Opportunamente la mostra napoletana, la più significativa dopo quella milanese, tenuta dieci anni fa nel Palazzo Reale, è stata allestita con un doppio parallelo segmento narrativo. Da una parte viene documentato il percorso artistico di Manzoni, dall’altro il contesto storico-culturale, in cui l’opera del maestro si è affermata. Ne deriva un confronto prezioso, non solo sul piano conoscitivo e su quello dei collegamenti con l’attività degli artisti che su fronti convergenti operavano nell’area occidentale, da Klein a Mack, o da cui l’artista aveva tratto importanti suggestioni, da Fautrier a Burri, a Fontana, ma soprattutto su quello estetico e concettuale.

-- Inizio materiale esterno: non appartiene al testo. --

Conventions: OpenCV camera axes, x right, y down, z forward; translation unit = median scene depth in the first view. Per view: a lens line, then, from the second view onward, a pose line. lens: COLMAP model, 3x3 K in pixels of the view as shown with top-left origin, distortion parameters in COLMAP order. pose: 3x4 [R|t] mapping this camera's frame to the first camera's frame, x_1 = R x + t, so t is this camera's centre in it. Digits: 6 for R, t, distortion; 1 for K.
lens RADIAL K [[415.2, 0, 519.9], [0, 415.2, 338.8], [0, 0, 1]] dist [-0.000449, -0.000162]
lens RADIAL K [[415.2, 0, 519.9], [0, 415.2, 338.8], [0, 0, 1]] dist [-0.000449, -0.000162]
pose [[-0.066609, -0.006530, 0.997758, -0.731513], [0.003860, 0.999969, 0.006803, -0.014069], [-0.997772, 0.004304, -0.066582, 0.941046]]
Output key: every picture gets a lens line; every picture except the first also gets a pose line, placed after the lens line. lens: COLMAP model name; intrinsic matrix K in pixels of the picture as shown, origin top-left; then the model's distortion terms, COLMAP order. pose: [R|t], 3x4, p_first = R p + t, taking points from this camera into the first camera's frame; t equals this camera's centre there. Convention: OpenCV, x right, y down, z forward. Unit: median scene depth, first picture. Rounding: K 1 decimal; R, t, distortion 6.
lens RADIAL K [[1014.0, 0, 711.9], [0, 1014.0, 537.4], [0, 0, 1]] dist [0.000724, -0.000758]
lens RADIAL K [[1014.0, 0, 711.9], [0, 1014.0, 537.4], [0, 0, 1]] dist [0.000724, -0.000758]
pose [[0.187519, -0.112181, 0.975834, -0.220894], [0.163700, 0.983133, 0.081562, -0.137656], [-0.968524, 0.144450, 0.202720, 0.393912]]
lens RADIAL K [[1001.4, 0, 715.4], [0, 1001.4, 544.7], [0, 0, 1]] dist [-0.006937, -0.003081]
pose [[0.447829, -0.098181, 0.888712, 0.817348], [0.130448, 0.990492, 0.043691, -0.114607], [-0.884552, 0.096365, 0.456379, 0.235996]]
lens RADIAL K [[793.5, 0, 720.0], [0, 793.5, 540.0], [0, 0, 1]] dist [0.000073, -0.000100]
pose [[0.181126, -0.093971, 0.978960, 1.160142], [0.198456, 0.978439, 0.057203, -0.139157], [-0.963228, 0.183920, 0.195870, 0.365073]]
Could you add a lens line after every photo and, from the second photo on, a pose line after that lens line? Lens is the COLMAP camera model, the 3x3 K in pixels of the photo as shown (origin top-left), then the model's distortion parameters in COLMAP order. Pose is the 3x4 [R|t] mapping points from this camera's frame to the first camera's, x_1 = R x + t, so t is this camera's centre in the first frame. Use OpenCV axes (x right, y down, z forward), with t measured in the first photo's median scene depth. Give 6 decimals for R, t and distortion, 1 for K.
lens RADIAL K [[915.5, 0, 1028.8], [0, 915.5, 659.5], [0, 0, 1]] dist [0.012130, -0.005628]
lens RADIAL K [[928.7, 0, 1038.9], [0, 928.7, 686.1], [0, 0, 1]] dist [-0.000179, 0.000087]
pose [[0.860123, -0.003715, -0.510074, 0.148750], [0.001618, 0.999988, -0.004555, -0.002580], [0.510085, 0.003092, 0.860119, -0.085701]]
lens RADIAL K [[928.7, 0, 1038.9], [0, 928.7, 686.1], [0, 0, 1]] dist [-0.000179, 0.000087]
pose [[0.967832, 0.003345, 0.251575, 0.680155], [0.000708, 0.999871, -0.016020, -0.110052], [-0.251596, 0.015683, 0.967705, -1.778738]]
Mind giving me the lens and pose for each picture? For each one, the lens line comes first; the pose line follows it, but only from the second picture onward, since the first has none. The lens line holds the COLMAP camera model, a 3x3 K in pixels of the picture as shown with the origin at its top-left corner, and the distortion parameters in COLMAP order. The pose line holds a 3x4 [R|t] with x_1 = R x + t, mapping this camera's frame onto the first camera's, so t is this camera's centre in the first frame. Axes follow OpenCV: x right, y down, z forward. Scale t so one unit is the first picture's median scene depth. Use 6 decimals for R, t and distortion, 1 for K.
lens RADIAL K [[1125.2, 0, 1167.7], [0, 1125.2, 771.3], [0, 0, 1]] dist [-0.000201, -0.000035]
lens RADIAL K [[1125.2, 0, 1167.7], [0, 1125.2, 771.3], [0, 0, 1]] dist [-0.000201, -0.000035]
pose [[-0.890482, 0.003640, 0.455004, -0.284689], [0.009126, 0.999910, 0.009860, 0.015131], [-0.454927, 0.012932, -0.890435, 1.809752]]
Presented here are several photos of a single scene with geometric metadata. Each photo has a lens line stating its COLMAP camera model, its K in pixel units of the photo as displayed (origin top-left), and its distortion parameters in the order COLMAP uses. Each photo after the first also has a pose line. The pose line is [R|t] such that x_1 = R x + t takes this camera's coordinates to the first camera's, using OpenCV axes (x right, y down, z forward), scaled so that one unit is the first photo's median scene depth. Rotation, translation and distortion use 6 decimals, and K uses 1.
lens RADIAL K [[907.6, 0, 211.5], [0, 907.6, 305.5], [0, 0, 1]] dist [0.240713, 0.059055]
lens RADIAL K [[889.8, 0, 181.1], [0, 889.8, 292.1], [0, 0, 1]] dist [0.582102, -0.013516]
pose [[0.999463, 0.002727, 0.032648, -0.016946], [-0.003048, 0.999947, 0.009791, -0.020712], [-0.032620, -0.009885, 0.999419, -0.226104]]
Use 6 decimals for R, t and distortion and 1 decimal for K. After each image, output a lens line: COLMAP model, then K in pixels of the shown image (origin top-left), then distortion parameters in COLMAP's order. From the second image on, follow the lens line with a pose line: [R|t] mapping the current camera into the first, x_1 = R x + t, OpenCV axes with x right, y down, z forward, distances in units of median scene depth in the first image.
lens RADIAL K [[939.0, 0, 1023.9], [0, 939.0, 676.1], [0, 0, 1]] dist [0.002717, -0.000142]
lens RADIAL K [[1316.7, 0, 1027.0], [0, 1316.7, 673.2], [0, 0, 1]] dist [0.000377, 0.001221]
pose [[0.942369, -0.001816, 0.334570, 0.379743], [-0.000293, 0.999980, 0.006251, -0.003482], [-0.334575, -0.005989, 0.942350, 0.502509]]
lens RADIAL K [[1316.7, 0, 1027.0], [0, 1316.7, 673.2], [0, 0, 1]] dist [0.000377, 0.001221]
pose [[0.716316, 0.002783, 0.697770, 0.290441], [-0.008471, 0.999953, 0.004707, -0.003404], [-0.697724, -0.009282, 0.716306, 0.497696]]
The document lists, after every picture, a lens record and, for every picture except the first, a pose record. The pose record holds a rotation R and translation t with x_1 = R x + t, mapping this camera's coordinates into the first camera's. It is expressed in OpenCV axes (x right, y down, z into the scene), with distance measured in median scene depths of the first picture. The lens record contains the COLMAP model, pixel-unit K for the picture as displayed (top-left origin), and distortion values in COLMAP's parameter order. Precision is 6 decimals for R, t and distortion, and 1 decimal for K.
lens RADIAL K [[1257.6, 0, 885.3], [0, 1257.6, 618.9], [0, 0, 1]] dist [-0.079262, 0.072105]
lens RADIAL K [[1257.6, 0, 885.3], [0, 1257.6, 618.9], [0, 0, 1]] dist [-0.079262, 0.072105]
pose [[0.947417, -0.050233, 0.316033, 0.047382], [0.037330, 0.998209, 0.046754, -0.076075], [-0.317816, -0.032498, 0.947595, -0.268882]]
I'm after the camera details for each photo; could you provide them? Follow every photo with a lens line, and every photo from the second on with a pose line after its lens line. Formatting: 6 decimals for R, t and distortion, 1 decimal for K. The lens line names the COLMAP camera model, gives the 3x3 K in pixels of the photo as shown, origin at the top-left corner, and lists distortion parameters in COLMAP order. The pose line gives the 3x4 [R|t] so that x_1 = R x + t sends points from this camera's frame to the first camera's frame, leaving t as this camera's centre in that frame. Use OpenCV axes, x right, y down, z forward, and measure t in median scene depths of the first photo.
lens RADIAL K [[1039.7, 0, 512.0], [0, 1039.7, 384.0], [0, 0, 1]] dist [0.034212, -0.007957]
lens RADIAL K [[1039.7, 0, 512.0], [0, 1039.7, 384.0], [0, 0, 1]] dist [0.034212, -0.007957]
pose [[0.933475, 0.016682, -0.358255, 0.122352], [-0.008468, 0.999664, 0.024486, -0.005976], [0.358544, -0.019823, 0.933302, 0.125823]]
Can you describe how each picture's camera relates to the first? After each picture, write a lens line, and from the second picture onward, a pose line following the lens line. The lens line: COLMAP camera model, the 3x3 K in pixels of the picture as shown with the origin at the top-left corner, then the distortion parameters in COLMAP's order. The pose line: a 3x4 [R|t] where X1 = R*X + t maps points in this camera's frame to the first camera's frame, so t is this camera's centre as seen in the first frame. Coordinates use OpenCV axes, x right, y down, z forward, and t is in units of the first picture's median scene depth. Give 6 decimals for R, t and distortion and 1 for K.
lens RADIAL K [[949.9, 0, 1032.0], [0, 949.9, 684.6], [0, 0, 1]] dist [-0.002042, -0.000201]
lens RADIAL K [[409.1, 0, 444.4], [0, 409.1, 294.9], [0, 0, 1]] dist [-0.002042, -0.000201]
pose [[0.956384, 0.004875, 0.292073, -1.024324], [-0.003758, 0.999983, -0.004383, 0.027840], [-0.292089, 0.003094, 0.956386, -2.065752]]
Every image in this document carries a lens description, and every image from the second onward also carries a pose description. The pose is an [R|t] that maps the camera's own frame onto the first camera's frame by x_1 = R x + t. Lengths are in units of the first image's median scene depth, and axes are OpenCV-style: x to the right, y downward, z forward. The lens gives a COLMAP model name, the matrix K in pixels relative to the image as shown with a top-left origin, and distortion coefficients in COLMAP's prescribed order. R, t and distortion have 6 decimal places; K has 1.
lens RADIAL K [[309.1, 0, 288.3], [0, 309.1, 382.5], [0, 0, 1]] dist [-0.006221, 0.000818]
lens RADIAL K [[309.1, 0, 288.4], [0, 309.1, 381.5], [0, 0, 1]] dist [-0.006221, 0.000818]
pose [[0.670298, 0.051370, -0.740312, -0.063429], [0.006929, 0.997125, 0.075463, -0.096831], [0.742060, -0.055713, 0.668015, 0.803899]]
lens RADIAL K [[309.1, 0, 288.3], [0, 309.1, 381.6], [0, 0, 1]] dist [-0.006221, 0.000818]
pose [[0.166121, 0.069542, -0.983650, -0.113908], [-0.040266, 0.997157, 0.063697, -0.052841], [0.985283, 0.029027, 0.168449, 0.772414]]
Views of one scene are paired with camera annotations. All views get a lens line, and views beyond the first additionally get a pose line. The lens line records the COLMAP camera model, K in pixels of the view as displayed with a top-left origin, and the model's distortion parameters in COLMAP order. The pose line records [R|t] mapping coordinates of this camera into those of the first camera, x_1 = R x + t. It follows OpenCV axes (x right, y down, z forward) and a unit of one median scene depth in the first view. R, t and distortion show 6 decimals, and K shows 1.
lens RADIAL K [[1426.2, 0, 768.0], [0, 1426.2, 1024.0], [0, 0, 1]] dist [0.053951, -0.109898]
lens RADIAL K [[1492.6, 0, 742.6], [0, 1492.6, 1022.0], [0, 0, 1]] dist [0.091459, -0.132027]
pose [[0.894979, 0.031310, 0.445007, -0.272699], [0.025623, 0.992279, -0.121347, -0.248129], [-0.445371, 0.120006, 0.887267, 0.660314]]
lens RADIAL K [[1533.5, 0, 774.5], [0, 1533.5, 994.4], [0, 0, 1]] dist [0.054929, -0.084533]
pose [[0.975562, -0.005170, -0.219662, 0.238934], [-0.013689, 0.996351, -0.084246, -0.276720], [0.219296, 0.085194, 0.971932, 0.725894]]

Ovviamente una tale contestualizzazione dell’opera ripropone anche le perplessità, le riflessioni sul valore intrinseco di molta arte contemporanea e in particolare sulla prevalenza del dato intellettuale su q uello propriamente espressivo. Ciò comunque non sminuisce la forza delle intuizioni del maestro lombardo e il fascino di alcuni suoi più famosi interventi, dalle sue Scatole-linee, degli anni ’59 e ’60, ai suoi Achromes dei primi anni ’60, alle sue ormai celebri Merde d’artiste. Del resto Manzoni, pure nel breve arco della sua vita artistica, fu versatilissimo. Il suo interesse spaziò dalla demistificazione linguistica, attivata per dare risalto alla specificità e alla autonomia espressiva dei materiali, anche i più insoliti, come l’ovatta e il polistirolo, alla provocazione filosofica, alla sperimentazione di spazi e contesti innovativi. Negli anni ’60 l’artista sperimentò ad esempio una sorta di sculture semoventi, sfere mantenute in sospensione da getti d’acqua, le quali girando creavano volumi virtuali, o sculture con movimenti autonomi, che si contraevano, emettendo suoni, o si muovevano col variare della luce.
Il lavoro di Manzoni è stato in fondo un continuo interrogarsi sul senso dell’arte, documentando la consistenza effimera dell’opera, che non è solo nell’oggetto che in definitiva viene esposto al pubblico, ma anche e talora soprattutto nell’idea che lo sovrintende. Assumono allora importanza fondamentale le dichiarazioni stesse dell’artista, i suoi progetti, le sue alchimie. L’opera può essere anche solo reperto, citazione, al più un indizio metaforico, come nella celebre Base del mondo, del 1961, esposta a Napoli e proveniente dal Parco di Herning, una base in ferro che sostiene, rovesciato, il mondo, e in cui può leggersi tutta la forza sovversiva e ludica del suo sguardo. O come nelle sue Uova scultura, del 1960, o nei suoi Fiato d’artista, dello stesso anno, in cui si legge la sua attenzione al corpo, non come manipolazione fisica, bensì come tensione a cogliere la sua natura spirituale, la sua scintilla vitale. In realtà, come ha scritto Lara-Vinca Masini, c’è in Manzoni il tentativo lirico e filosofico di esprimere l’inesprimibilità dell’arte ste ssa.